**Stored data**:
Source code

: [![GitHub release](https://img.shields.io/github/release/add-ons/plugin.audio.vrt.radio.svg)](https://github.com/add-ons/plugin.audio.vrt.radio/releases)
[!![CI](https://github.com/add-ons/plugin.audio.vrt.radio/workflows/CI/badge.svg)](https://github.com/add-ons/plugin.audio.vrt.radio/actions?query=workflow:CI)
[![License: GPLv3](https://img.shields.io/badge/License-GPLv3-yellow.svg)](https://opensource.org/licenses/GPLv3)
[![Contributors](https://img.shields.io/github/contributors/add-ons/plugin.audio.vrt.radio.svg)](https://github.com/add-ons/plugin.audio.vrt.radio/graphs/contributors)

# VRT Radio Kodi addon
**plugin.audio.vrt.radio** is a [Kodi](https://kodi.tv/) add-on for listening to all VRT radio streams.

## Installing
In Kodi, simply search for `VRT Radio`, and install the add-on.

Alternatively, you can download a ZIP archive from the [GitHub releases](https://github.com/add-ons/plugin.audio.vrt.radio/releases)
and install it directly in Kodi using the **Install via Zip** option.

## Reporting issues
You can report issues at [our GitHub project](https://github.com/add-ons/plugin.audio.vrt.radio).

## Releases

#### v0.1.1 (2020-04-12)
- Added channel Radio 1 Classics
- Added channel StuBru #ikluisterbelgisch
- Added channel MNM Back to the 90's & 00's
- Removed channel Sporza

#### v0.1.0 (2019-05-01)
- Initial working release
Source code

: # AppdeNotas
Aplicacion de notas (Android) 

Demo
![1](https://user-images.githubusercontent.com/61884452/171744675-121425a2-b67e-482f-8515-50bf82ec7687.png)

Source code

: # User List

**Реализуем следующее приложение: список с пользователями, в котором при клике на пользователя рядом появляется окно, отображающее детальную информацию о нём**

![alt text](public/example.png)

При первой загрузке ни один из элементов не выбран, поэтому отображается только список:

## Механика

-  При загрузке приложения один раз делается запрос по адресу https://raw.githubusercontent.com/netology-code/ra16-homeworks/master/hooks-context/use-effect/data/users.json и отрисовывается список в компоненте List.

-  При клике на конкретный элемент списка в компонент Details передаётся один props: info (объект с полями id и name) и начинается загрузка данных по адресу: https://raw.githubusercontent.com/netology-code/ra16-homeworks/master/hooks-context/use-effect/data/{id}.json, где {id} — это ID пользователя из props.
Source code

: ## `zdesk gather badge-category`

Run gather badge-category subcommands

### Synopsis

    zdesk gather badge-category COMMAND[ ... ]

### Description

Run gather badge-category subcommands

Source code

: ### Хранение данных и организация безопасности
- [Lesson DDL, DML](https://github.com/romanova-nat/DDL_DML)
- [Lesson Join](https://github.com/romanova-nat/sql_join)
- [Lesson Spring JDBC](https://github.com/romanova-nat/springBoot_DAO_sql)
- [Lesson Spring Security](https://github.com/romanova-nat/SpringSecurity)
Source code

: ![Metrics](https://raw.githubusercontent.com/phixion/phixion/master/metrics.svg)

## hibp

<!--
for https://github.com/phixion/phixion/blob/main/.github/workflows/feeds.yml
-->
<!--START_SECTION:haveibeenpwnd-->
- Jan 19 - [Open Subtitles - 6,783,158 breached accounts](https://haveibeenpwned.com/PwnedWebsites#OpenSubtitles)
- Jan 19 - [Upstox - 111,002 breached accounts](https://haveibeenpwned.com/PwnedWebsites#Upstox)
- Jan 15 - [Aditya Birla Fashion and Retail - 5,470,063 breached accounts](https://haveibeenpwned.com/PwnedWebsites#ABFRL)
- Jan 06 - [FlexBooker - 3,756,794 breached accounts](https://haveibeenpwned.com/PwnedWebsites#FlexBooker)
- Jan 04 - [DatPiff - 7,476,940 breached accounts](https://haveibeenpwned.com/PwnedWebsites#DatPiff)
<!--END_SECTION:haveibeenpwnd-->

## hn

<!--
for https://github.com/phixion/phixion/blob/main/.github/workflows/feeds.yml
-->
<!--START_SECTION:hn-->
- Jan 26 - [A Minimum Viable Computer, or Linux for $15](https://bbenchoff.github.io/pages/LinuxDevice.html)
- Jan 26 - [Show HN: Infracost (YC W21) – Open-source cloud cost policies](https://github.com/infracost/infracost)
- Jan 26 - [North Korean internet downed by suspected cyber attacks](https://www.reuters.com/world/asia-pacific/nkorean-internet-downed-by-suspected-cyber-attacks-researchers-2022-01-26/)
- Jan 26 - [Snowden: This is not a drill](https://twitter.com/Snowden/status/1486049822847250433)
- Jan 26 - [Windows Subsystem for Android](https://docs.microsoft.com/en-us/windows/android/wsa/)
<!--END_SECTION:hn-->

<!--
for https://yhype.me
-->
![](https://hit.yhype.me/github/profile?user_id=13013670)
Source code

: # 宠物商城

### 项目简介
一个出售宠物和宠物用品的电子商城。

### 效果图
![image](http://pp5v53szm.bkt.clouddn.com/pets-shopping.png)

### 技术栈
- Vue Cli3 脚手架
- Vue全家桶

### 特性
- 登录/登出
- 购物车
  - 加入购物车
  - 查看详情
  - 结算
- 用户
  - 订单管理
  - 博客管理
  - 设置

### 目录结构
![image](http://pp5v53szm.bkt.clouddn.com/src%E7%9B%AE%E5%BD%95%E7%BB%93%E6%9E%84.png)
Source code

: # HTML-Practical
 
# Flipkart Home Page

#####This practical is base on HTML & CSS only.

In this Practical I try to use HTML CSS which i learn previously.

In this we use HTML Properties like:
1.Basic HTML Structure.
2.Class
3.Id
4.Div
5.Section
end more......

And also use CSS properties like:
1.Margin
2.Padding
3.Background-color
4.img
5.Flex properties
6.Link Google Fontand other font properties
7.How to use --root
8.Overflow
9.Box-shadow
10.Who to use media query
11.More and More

**YOUR INSTRUCTIONS**:
Extract every line of the records above that contains the string "Lesson". Case counts.

**RESPONSE**:
- [Lesson DDL, DML](https://github.com/romanova-nat/DDL_DML)
- [Lesson Join](https://github.com/romanova-nat/sql_join)
- [Lesson Spring JDBC](https://github.com/romanova-nat/springBoot_DAO_sql)
- [Lesson Spring Security](https://github.com/romanova-nat/SpringSecurity)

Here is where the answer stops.